One possible mechanism by which homocysteine thiol moiety could be involved in its activity is the formation of disulfide bonds with other thiols, particularly free cysteine residues of proteins. Conceivably, homocysteine could alter the structure and function of a protein, such as a cell-surface signaling receptor, by covalently complexing with a free cysteine residue. Against this possibility, however, is the observation that the addition of a reducing agent, 2-mercaptoethanol, did not inhibit the tissue factor-inducing activity of homocysteine.

The fact that methionine was also able to evoke tissue factor expression is of considerable interest. It is likely that methionine exerts this effect by metabolism to homocysteine. In vivo, the oral administration of methionine results in a substantial increase in plasma homocysteine concentrations.42 Because the production of homocysteine can only occur intracellularly, this observation suggests that at least some cells and tissues take up and make more homocysteine in response to increased extracellular concentrations of methionine.

Oxidant injury caused by the generation of oxidative reactive intermediates (H₂O₂, O₂⁻) has been postulated widely as a mechanism for homocysteine-mediated thrombogenesis. Our results showing that catalase and superoxide dismutase (scavengers of H₂O₂ and superoxide anion radical) were unable to block the homocysteine-induced tissue factor expression indicate that nonspecific redox stress is not involved in the response to homocysteine. These experiments do not rule out the possibility that redox mechanisms (as have been implicated in the activation of NF-κB43) play a role in downstream intracellular signaling in response to homocysteine.

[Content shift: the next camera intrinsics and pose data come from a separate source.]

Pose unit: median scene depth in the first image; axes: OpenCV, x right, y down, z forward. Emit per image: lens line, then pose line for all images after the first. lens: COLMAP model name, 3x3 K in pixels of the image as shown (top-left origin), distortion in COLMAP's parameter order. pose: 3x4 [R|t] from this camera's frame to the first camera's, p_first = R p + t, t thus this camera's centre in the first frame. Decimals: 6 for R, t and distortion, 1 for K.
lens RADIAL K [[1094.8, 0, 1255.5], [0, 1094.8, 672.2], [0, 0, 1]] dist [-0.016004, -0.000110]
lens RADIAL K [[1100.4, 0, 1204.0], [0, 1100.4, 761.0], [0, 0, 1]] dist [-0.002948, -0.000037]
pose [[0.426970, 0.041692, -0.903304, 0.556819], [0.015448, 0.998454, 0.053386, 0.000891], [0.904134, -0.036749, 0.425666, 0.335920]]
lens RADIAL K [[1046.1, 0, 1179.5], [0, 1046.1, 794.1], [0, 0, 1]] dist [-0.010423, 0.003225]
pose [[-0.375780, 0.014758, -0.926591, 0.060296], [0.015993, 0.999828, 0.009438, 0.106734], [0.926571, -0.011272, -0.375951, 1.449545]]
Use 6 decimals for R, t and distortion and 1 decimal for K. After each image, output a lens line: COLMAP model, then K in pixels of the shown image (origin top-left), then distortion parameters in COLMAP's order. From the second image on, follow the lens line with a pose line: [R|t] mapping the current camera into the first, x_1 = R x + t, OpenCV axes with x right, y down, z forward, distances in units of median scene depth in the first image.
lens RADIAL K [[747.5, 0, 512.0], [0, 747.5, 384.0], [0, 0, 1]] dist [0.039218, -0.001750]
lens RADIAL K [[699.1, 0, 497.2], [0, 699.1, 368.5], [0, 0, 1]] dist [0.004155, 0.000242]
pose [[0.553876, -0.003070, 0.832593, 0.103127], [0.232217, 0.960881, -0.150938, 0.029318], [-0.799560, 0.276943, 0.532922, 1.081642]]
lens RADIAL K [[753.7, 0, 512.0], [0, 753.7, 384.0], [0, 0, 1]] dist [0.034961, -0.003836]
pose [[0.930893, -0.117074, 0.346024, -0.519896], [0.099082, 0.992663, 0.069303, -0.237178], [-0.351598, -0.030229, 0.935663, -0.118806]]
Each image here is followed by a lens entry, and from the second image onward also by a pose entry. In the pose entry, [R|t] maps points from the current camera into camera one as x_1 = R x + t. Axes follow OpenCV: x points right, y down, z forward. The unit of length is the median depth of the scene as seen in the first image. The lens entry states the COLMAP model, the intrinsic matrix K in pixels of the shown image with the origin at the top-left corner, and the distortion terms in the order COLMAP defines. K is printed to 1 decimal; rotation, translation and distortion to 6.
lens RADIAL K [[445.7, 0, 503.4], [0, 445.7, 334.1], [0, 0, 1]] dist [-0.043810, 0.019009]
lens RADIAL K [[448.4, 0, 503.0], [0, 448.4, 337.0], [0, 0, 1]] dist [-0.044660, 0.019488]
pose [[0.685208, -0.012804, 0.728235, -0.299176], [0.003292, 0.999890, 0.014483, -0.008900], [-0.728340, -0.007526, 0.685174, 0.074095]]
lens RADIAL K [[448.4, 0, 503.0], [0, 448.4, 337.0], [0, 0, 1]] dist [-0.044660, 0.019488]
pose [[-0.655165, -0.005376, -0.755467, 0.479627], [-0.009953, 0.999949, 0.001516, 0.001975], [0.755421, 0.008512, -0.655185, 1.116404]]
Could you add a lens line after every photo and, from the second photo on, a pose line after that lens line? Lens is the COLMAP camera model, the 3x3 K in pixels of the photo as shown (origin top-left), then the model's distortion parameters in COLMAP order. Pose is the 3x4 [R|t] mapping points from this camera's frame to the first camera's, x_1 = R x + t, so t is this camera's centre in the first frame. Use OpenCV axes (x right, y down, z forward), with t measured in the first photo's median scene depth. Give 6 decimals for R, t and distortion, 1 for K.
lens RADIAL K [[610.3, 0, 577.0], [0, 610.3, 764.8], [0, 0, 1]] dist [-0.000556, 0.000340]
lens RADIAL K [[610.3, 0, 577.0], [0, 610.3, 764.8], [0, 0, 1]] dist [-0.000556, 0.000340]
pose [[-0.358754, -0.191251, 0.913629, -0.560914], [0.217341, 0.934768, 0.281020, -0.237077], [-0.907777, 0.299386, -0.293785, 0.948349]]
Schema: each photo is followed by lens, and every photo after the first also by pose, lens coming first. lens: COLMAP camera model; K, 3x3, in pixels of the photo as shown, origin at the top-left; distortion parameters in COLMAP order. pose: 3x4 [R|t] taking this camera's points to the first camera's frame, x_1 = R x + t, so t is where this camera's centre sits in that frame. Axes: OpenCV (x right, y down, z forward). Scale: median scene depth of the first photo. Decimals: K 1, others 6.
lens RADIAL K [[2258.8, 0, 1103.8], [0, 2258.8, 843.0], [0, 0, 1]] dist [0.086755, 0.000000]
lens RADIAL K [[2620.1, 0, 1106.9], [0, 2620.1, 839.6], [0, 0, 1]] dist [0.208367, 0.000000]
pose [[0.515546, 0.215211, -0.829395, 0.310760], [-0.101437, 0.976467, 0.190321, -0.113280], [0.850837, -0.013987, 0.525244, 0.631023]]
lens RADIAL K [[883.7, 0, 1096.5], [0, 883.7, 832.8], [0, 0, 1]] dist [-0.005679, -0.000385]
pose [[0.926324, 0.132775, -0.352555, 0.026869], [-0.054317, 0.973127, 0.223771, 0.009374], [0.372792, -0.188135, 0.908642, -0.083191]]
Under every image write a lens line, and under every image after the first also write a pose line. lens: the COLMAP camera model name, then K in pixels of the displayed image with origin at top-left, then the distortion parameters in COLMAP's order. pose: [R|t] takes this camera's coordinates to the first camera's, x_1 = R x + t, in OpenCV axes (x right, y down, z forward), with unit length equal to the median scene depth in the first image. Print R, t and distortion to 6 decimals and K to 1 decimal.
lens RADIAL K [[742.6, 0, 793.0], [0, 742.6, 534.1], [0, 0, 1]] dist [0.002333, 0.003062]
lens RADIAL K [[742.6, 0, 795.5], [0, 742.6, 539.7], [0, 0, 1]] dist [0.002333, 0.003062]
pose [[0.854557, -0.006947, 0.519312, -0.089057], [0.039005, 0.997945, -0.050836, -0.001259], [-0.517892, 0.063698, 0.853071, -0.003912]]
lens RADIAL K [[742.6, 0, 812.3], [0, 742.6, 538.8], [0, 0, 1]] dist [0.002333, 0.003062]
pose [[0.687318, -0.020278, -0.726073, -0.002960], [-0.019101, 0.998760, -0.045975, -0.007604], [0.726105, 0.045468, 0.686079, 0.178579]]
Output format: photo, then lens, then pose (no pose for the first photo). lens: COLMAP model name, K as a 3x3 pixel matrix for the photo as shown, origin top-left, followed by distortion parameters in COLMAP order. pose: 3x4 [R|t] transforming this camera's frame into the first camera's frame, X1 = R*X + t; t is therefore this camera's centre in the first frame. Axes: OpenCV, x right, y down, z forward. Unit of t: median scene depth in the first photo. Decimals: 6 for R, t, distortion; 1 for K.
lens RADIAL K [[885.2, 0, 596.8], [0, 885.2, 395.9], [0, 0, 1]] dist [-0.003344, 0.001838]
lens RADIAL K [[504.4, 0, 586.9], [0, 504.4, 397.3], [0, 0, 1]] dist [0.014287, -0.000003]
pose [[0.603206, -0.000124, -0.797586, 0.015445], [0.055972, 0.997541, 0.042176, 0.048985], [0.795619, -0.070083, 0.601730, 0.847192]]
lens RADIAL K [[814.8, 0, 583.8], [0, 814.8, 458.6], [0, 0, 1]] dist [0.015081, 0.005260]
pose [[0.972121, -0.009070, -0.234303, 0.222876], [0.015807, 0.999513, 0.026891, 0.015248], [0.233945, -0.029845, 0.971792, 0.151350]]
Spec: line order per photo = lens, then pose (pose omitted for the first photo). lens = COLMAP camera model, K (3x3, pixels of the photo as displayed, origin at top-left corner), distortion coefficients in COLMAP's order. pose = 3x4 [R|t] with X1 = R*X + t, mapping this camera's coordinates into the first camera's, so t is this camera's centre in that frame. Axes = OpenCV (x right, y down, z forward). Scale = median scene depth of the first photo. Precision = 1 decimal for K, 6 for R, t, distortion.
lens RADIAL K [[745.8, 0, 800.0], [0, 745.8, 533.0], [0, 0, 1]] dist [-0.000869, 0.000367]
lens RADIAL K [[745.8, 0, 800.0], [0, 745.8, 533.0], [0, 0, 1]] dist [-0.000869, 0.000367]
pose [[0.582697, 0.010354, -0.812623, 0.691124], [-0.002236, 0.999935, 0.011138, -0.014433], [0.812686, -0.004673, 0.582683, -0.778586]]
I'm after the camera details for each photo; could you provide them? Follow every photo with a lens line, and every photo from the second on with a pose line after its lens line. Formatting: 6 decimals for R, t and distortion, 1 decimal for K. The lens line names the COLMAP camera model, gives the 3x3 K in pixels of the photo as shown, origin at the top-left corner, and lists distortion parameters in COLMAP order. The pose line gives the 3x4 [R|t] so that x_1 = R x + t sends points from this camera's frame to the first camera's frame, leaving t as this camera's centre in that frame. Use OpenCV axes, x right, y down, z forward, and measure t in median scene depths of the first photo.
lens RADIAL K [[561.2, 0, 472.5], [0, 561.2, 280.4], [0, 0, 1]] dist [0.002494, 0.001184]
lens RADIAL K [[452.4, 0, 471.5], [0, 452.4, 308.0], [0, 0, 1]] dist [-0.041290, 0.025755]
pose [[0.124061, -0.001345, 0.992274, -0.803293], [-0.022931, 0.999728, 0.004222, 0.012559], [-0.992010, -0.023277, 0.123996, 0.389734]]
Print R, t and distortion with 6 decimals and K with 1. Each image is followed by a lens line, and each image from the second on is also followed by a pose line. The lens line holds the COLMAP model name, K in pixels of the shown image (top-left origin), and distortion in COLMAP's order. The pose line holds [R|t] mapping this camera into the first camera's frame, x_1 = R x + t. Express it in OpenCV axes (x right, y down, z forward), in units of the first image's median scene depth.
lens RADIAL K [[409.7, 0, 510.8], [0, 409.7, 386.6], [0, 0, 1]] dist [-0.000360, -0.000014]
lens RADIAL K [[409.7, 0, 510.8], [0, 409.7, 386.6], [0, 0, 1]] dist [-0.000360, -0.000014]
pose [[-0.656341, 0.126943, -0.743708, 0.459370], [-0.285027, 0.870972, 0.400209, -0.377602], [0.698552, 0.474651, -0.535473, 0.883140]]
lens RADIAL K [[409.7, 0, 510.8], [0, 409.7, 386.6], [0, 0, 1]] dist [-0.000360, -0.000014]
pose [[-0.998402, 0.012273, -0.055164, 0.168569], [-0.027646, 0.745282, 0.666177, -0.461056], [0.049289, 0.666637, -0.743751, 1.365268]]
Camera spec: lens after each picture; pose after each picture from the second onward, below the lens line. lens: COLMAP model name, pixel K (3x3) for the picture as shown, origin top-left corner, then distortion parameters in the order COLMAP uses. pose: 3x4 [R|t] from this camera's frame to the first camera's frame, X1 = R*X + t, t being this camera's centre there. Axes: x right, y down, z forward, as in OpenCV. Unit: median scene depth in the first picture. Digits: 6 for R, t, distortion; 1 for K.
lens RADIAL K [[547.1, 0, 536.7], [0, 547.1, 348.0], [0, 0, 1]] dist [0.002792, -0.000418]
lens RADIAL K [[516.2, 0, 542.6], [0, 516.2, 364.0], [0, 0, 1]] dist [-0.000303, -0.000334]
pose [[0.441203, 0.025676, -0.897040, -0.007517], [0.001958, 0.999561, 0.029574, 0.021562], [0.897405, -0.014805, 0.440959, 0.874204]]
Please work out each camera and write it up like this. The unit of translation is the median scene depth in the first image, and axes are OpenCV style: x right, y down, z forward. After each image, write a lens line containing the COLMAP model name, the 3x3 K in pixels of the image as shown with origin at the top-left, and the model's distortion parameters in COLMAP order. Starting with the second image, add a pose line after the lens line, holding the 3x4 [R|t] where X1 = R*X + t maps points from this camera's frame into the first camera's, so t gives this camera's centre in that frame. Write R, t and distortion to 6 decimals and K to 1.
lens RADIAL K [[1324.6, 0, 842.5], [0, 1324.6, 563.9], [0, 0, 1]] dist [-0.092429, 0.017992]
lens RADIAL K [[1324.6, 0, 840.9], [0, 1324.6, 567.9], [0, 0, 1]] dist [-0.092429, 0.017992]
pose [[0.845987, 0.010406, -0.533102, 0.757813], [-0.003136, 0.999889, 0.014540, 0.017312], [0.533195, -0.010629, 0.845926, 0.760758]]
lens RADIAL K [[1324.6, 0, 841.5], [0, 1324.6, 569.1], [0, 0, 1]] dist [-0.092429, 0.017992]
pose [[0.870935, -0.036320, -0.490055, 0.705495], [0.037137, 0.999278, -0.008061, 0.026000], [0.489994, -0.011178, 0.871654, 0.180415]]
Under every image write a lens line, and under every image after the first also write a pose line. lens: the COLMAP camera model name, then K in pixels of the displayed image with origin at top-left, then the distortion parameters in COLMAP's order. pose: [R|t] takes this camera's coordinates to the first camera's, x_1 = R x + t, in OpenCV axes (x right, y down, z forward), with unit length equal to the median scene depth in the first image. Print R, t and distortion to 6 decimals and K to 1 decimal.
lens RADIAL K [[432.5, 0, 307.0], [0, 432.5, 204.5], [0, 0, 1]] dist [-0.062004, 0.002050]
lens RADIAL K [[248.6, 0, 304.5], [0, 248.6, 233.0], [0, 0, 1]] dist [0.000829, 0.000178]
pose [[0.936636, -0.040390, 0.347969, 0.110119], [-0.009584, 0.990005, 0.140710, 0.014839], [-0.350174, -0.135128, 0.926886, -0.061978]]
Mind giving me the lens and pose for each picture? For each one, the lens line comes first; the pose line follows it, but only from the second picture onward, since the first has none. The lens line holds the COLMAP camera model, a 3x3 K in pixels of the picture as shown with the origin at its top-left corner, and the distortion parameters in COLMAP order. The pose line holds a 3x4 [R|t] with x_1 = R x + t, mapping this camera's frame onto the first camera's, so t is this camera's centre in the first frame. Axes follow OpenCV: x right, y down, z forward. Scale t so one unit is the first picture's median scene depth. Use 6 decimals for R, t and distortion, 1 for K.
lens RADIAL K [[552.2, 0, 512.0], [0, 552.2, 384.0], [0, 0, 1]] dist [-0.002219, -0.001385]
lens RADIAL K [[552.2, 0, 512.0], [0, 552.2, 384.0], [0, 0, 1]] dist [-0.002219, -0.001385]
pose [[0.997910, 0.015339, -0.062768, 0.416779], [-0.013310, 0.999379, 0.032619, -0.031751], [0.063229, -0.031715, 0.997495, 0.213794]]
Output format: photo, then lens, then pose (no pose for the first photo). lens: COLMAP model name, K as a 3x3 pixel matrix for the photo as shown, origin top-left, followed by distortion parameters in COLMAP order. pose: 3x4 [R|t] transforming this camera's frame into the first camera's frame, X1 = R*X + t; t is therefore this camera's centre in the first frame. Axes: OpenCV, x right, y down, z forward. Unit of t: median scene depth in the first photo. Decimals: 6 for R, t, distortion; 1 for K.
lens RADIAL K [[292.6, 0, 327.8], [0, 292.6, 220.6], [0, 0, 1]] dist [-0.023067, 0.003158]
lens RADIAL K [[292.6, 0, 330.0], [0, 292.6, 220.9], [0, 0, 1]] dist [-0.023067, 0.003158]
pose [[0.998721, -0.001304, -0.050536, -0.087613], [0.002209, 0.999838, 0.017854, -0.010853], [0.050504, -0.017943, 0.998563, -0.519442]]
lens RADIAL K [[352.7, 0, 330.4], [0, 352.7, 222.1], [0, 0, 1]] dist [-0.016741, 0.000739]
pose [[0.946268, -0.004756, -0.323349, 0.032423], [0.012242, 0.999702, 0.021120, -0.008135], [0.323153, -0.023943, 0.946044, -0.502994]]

These observations are the first evidence of a direct mechanism by which homocysteine, at physiologically and pathophysiologically relevant concentrations, may induce thrombosis. Although the biochemical pathway by which homocysteine activates monocytes is not yet clear, our findings suggest a highly specific effect and a probable intracellular site of action. Clinical correlation studies will be required to determine whether this mechanism explains the risk for thrombosis associated with hyperhomocystinemia.